Nachruf Dr. Paul Irion gestorben

Dr. Paul Irion ist am Dreikönigstag im Alter von 88 Jahren gestorben.
Dr. Paul Irion ist am Dreikönigstag im Alter von 88 Jahren gestorben. © Foto: Archiv
Reutlingen / swp 10.01.2018

Der ehemalige Präsident des SSV Reutlingen, langjährige Fraktionsvorsitzende der Freien Wählervereinigung im Reutlinger Gemeinderat, und langjährige Geschäftsführer der IHK Reutlingen, Dr. Paul Irion, ist am Dreikönigstag im 89. Lebensjahr gestorben.

Geboren wurde Irion am 14. Mai 1929 in Mühlheim/Donau. Nach dem Besuch des Tuttlinger Gymnasiums schlug er die Notariatslaufbahn ein und studierte an der Uni Tübingen Jura, promovierte dort 1960. Es folgte eine Anwalts- und Notariatstätigkeit in Reutlingen, neun Jahre leitete Irion das Büro von FDP-Wirtschaftsminister Dr. Eduard Leuze. 1969 wechselte der Jurist an die Industrie- und Handelskammer Reutlingen, übernahm die Leitung der Rechts- und Außenwirtschaftsabteilung. 1974 wurde er zum Geschäftsführer bestellt. 1994 ging er in Ruhestand.

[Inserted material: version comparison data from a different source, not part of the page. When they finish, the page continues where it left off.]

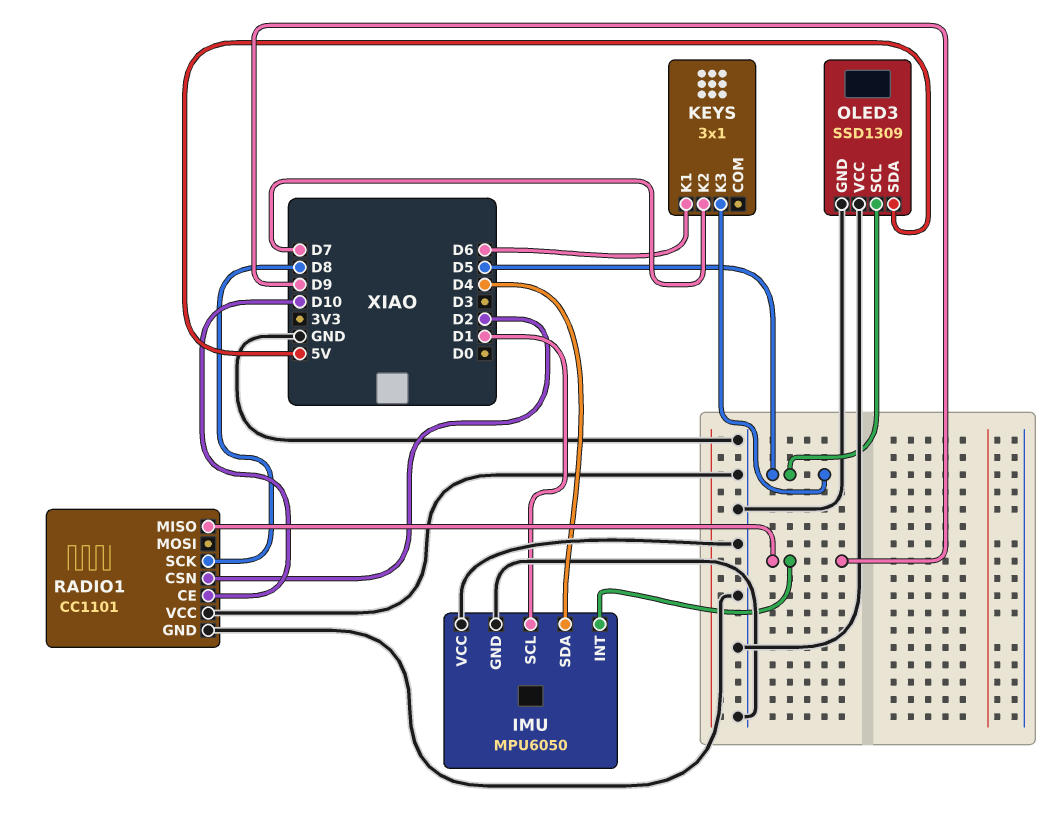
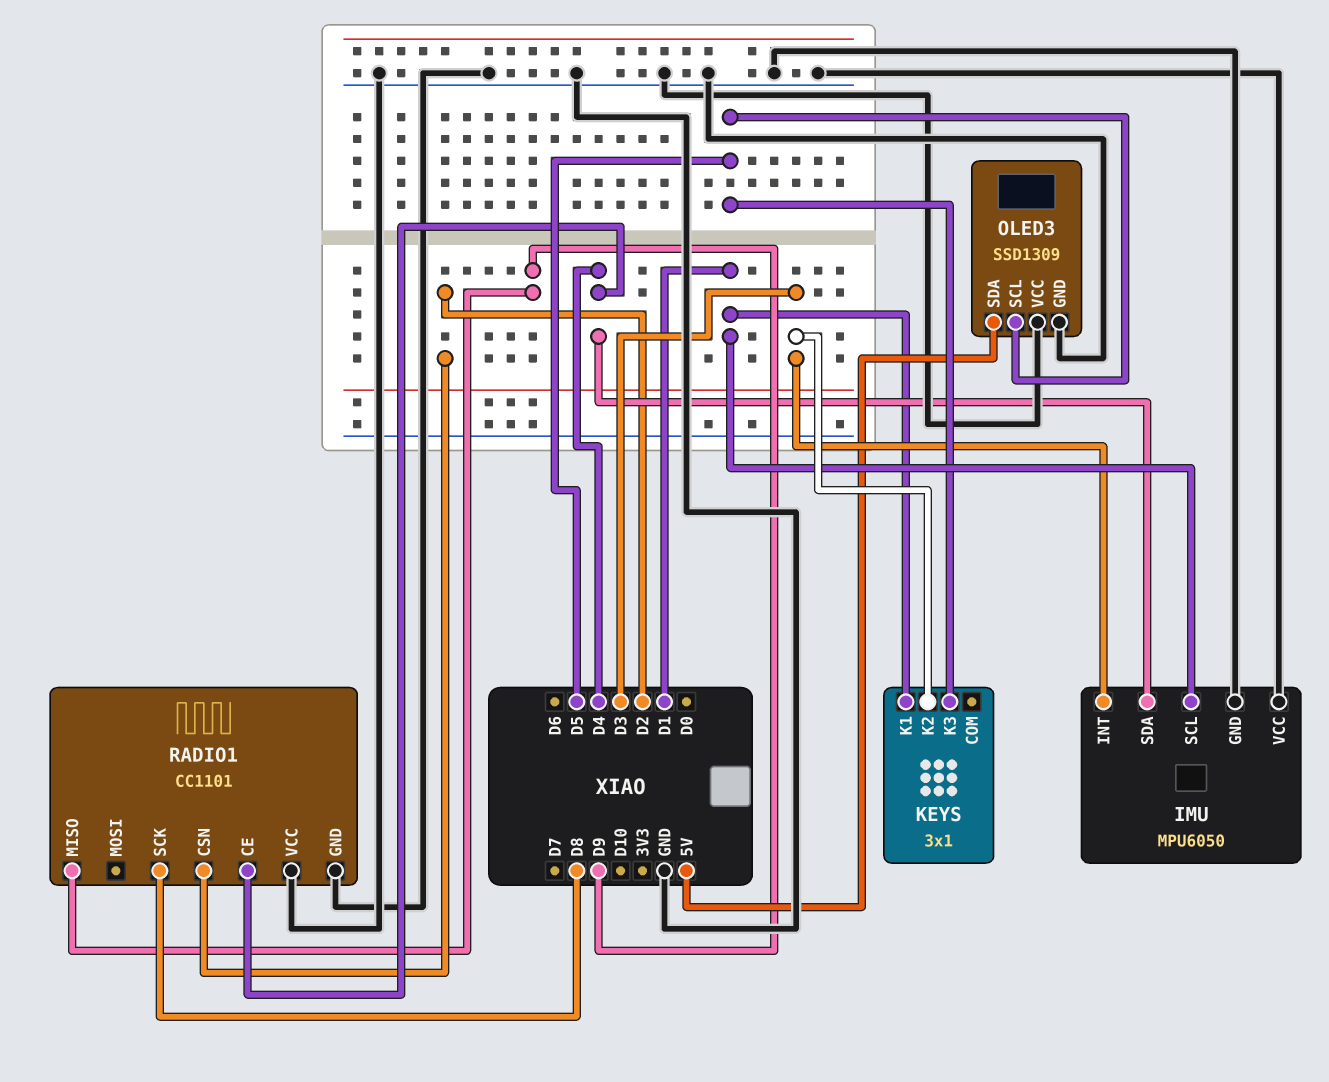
IMU pin INT: D9 -> D3
KEYS pin K1: D6 -> D1
KEYS pin K2: D7 -> D3
RADIO1 pin CE: D10 -> D4

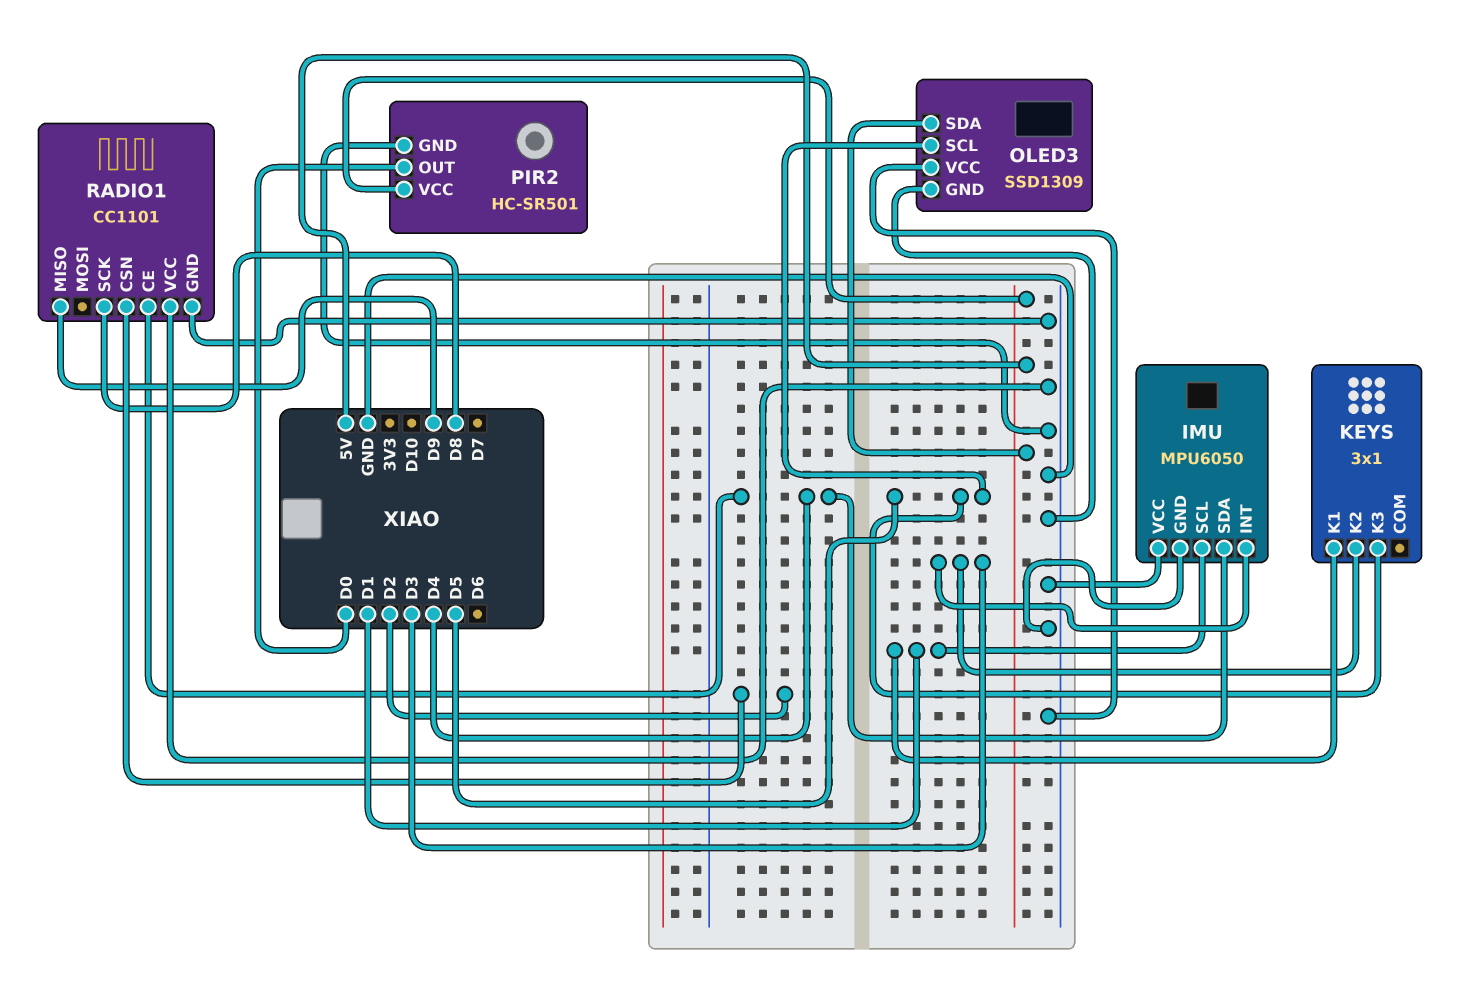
PIR2: none -> HC-SR501
PIR2 pin GND: none -> GND
PIR2 pin OUT: none -> D0
PIR2 pin VCC: none -> 5V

Irion war auch aktiver Sportler, holte elf Mal das Goldene Sportabzeichen und die Goldene Mehrkampfnadel. Seit 1964 war er Mitglied beim SSV Reutlingen und gleich bis 1969 stellvertretender Vorsitzender. 1970 übernahm er den Vorsitz von Landrat Hans Kern. Irion organisierte die SSV-Bälle, gründete 1973 die Tennis-Abteilung des SSV. 1974 gründete er mit Robert Kaupp die ARS (Arbeitsgemeinschaft Reutlinger Sportvereine). Dort war er bis 1982 Vorsitzender. Paul Irion organisierte auch den jährlichen Reutlinger Sportlerball. Der Jurist war Ehrenmitglied des SSV, war 1968 mit der goldenen Hans-Kern-Medaille ausgezeichnet worden. 1970 war er es, „der beim Testspiel gegen den FC Bayern München Franz Beckenbauer, Sepp Maier und Gerd Müller die Hand schütteln durfte“, erinnert sich ein Sportexperte.

In der Kommunalpolitik galt Irion als Mann der leisen Töne und des scharfen Verstands. 1971 wurde er für die FWV in den Gemeinderat gewählt, seine Wiederwahlen machten ihn zum Stimmenkönig der Freien Wähler. Zwölf Jahre lang führte er die Fraktion und schied 1987 aus. Für seine Verdienste um die Stadt wurde Irion 1987 mit der Bürgermedaille ausgezeichnet. Er gehörte zudem seit 1976 dem Aufsichtsrat der Volksbank an und einigen Stiftungen.